Cela pourrait changer la façon dont la France vote sur certaines de ces questions au niveau de l’UE, par exemple sur la réautorisation du pesticide glyphosate de Monsanto.
Mais en même temps, il y a une incertitude quant à la quantité de pouvoir qu’il aura à prendre de telles décisions – et certains soupçonnent qu’il pourrait bien être le «visage vert» d’un gouvernement sale.

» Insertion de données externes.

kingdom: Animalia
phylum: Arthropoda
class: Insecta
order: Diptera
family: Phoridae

« Nous pensons que cette nomination de Hulot pourrait être une oasis écologique dans un désert », a déclaré Suzanne Dalle, une militante écologiste de Greenpeace France. « Nous ne savons pas s’il obtiendra le pouvoir dont il a besoin pour mettre en place des mesures politiques intéressantes pour l’environnement. »
Elle a ajouté qu’il n’est pas encore clair si Hulot les positions du politicien sur des questions comme les pesticides et les OGM correspondront aux positions de celle de Hulot la personnalité de la télévision.

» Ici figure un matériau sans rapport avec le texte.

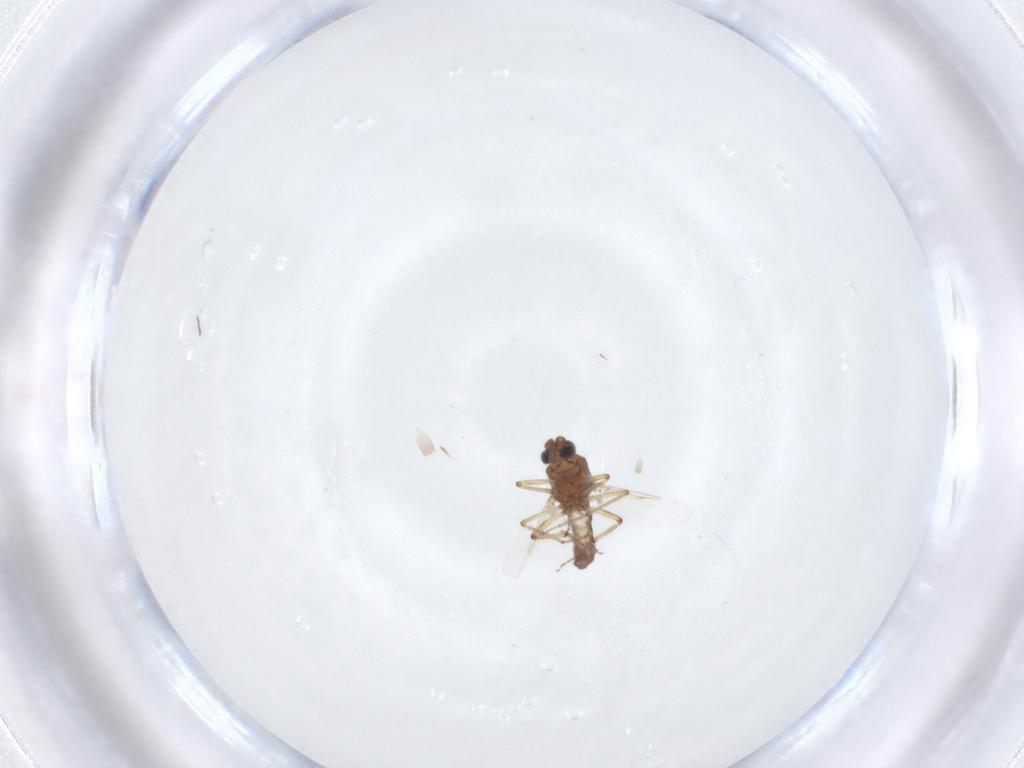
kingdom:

Hulot lui-même a exprimé une incertitude similaire. « Je pense, bien que je ne suis pas sûr, que la nouvelle situation politique offre une opportunité d’action – et je ne peux pas ignorer cela », a déclaré M. Hulot sur Twitter après l’annonce.
À 62 ans, ce n’est pas la première fois que Hulot se voit offrir une place au gouvernement. Il a conseillé les anciens présidents Jacques Chirac, Nicolas Sarkozy et François Hollande sur les questions environnementales mais a refusé de rejoindre leurs gouvernements.
Macron, suggère-t-il, est le premier président sous lequel il pense qu’il sera effectivement possible d’influencer le gouvernement, plutôt que d’être une simple pièce maîtresse.
Bien qu’il puisse être ampoulé dans ses programmes de télévision, Hulot a des relations cordiales avec le milieu des affaires. Il dirige une fondation environnementale qui compte de nombreux sponsors, dont EDF. Au fil du temps, il a également adouci son langage sur l’énergie nucléaire, disant récemment à un journal français que l’élimination du nucléaire ne peut pas être «imposée par la force» et que cela prendra du temps.
« Selon moi, il n’est pas vraiment à gauche – il a beaucoup travaillé sous le gouvernement Sarkozy, qui était un gouvernement de droite », a déclaré Dalle à DW. « Mais ce qui est clair, c’est qu’il est l’écologiste le plus célèbre [en France], à cause de son travail en tant qu’hôte de télévision célèbre. »
Le WWF France a également réagi avec prudence aux nouvelles de la nomination, déclarant dans un communiqué qu’ils seraient « à la fois constructifs et exigeants envers Nicolas Hulot et le gouvernement auquel il adhère ».